A client has a sign that a server wants to negotiate TLS if it
receives a byte 0x00 (the code for 'HelloRequest').  A server has a
sign that a client wants to negotiate TLS if it receives a byte 0x01
(ClientHello).

There are multiple ways to use TLS.  The one that webservers use is to
create the TLS-encrypted tunnel across TCP, then exchange all
application data over it.

The one that IMAP, ESMTP, and various other state-keeping, text-based
protocols with the ability to send binary across the same connection
use is to create a specific text-based command -- typically STARTTLS
-- that causes the server to send out a HelloRequest.

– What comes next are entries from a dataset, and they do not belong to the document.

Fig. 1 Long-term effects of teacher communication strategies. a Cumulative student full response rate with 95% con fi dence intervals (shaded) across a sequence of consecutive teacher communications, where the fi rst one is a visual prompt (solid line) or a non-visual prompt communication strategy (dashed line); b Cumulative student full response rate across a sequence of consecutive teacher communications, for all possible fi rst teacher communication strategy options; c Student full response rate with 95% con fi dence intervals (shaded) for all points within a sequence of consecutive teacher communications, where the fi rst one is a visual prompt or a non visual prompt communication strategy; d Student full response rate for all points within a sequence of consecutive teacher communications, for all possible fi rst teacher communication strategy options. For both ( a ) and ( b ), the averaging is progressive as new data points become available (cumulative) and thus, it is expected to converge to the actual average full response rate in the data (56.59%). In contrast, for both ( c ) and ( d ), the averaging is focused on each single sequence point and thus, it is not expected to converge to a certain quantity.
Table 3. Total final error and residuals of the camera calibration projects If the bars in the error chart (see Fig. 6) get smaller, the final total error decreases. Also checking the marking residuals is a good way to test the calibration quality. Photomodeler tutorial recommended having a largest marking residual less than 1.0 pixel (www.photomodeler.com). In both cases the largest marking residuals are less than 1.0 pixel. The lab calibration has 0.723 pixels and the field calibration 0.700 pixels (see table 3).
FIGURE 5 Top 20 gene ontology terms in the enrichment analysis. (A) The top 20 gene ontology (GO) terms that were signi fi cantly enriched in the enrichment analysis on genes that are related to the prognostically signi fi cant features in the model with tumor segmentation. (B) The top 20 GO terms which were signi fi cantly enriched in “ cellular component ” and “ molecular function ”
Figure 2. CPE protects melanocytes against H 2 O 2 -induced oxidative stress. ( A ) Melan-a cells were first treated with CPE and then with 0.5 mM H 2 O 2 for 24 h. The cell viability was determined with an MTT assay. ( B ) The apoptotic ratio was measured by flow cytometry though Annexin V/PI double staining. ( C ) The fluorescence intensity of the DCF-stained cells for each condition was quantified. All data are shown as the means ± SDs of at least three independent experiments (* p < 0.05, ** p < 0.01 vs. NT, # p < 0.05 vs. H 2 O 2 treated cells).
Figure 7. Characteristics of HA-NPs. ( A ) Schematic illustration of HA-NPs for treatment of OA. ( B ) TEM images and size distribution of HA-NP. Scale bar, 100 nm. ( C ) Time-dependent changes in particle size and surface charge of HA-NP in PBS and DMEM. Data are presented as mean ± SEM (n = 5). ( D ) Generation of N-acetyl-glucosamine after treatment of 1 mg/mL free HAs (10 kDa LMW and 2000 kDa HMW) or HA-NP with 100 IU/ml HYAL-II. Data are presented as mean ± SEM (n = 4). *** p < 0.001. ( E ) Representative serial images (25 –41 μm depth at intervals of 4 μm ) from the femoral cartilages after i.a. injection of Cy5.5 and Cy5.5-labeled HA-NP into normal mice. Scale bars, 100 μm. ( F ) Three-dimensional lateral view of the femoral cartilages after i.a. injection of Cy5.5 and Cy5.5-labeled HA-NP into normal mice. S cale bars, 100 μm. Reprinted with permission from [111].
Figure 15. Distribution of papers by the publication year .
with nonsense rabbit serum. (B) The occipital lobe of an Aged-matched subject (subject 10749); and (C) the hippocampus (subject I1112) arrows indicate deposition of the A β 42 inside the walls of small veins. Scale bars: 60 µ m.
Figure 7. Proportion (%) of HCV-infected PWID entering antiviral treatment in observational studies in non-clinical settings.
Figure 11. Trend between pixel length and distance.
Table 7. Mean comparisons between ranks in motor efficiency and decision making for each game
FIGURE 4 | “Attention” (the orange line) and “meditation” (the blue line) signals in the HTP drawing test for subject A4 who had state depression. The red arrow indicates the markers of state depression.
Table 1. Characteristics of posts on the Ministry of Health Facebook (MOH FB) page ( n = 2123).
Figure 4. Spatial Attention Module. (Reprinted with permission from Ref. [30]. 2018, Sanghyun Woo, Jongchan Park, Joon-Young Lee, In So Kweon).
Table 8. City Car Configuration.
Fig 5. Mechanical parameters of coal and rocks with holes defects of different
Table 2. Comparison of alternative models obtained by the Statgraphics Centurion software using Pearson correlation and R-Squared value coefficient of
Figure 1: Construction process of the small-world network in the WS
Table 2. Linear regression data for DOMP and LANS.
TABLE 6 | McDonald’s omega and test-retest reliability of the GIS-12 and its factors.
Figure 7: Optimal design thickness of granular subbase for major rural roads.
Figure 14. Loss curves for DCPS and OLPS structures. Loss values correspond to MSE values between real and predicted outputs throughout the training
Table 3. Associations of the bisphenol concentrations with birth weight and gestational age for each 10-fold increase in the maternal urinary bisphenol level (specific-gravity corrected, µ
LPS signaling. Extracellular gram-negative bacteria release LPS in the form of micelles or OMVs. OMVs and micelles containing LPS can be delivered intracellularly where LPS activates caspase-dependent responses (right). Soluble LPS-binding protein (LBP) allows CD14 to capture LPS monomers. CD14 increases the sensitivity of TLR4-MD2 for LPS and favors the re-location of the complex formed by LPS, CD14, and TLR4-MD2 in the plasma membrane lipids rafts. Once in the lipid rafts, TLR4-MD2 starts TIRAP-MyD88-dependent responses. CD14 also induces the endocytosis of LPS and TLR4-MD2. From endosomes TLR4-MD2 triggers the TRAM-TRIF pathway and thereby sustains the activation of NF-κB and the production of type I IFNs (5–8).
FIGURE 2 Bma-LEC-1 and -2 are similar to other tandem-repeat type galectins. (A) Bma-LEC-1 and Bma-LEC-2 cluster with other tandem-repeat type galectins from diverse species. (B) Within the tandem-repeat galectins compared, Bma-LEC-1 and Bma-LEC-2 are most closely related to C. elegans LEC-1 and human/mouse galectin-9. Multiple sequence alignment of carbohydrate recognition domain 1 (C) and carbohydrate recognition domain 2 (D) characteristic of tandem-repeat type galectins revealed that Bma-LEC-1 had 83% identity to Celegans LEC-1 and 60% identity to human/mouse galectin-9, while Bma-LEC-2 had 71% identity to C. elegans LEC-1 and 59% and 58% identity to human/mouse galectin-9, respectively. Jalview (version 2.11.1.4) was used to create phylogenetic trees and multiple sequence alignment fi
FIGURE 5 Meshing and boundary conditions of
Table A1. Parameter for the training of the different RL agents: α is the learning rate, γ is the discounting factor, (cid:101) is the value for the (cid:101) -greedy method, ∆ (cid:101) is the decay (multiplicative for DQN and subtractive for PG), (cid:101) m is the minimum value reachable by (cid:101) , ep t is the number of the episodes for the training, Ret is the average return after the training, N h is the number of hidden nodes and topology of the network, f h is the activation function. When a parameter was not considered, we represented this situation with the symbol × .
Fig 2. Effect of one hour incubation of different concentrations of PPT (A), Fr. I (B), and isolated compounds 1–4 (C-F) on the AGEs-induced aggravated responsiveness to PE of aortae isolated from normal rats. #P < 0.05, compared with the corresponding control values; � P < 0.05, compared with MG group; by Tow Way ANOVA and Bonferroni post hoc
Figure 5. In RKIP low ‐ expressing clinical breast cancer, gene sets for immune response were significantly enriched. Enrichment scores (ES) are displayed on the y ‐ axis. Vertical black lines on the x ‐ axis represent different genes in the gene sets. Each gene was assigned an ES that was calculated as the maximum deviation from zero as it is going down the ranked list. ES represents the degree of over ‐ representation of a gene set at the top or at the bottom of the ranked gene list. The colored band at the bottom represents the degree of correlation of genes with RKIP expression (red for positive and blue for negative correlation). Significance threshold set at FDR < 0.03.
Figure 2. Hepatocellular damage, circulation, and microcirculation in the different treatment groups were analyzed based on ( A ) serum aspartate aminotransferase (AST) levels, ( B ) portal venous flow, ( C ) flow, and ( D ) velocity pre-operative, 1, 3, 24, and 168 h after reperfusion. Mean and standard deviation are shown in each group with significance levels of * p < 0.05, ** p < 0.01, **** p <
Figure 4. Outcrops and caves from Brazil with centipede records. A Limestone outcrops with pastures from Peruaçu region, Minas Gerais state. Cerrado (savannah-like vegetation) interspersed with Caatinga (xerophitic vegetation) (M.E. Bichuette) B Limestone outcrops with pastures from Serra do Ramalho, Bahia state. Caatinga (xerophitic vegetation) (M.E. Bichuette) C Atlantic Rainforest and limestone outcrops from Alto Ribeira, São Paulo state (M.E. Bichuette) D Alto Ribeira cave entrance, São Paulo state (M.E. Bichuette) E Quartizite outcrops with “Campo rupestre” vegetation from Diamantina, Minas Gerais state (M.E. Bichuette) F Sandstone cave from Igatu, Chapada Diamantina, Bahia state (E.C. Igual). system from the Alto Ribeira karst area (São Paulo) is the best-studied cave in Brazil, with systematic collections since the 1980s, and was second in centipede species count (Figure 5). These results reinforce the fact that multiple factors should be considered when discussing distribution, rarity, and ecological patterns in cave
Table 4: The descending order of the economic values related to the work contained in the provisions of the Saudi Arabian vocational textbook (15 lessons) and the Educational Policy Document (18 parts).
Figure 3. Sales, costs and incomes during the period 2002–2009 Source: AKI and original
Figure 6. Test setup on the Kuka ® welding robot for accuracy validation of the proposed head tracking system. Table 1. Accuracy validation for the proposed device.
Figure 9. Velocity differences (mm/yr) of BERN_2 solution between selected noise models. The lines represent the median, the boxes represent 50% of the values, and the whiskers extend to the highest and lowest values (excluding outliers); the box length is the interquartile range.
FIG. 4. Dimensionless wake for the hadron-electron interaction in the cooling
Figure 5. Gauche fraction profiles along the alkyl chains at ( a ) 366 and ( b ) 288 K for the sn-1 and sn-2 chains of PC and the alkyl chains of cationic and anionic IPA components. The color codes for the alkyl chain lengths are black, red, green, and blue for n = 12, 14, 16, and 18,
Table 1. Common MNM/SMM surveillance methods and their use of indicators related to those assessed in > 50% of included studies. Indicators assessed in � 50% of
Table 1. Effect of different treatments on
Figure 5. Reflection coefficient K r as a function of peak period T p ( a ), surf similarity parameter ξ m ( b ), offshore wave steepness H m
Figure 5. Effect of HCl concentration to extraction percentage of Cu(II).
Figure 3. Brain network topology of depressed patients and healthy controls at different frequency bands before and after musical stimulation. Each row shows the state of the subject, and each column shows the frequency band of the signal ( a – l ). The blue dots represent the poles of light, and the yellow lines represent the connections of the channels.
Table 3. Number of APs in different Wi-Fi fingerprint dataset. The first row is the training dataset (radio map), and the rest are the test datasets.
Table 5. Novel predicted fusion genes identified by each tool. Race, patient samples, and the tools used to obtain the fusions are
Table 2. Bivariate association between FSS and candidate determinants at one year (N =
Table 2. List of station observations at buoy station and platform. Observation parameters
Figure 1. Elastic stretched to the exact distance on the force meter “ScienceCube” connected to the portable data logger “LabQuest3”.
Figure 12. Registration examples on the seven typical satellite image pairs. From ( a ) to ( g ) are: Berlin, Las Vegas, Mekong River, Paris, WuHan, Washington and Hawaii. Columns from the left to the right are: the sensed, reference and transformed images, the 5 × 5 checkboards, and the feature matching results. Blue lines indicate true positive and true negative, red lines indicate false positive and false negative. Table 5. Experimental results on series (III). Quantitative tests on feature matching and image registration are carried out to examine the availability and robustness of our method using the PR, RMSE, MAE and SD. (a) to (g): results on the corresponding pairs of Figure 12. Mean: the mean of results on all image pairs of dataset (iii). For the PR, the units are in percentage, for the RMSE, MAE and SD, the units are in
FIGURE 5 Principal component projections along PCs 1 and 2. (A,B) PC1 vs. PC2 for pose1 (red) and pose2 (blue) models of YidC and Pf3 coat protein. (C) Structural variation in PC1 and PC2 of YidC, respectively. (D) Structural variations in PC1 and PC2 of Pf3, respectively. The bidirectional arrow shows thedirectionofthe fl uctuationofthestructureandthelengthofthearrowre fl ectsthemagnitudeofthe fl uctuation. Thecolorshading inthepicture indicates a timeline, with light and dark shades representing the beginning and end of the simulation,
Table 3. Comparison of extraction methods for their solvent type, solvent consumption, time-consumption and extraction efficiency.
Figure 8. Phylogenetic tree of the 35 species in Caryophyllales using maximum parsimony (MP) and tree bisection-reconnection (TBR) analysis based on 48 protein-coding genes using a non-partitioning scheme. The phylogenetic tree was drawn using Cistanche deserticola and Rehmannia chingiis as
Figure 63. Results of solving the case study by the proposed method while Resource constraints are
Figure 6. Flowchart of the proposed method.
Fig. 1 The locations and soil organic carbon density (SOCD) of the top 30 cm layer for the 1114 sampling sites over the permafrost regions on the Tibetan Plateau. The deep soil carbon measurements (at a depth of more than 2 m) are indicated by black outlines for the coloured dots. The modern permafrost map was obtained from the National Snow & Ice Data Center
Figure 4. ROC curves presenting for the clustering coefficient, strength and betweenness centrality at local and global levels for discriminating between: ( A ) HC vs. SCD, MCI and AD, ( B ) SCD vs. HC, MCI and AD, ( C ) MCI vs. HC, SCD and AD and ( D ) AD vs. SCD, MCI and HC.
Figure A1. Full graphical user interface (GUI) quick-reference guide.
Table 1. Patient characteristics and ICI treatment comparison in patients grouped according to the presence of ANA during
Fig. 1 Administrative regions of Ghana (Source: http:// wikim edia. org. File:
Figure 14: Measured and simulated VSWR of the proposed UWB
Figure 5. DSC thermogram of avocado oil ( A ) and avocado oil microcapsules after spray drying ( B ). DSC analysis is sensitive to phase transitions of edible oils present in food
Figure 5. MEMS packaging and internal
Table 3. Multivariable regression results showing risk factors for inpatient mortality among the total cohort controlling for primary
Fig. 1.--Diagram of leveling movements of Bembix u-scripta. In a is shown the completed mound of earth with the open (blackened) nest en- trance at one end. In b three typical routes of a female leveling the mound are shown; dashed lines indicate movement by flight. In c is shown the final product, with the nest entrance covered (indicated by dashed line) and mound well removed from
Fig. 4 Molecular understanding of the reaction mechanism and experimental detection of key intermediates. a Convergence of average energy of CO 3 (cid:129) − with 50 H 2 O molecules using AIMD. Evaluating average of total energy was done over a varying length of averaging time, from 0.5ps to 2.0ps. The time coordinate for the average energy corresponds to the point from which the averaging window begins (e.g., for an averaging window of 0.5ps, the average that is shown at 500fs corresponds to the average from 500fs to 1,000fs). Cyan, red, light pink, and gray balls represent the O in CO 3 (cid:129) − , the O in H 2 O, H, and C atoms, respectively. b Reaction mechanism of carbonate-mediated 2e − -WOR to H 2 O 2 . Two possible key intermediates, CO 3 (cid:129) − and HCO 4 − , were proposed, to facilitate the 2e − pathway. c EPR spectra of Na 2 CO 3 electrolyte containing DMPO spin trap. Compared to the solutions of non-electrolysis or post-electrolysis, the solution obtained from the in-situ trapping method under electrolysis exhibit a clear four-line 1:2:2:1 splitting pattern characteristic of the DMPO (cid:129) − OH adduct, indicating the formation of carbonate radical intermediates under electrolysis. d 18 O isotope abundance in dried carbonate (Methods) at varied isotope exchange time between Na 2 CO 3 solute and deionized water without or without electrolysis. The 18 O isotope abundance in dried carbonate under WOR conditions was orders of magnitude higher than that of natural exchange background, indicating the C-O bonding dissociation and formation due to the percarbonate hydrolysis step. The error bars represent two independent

The typical sequences that I've been looking at for my apps lately, by
the way, are:

Receive:  (unicode byte order mark, describing precisely which
encoding the client's using)
STARTTLS
(server sends HelloRequest)
(client sends ClientHello)

Receive: ClientHello
(negotiate TLS)
Receive: Unicode BOM
(server assumes client is using Unicode)
Receive: Telnet IAC (0xff)
(server negotiates telnet parameters, including possibly Unicode)
Receive: anything else
(server assumes client is using ISO-Latin-1)

However, this is primarily for a couple of text-based MUD softwares
that I'm working with.  Your mileage may vary.

-Kyle H

On Mon, Jul 6, 2009 at 11:51 AM, Konstantin
Ivanov<[email protected]> wrote:
> Hi all,
> I was wondering if it is possible to determine if client is requesting an
> ssl handshake on regular socket connection and if client does request it,
> continue with SSL handshake and enable secure communication? What is
> happening is that if I have a server, but I accept a connection using a
> regular socket (not OpenSSL accept) then I get the scrambled data from the
> client which I assume is an attempt to handshake with the server. Is it
> possible to determine if this is a handshake and if so, let this connection
> be secure? This is a custom application.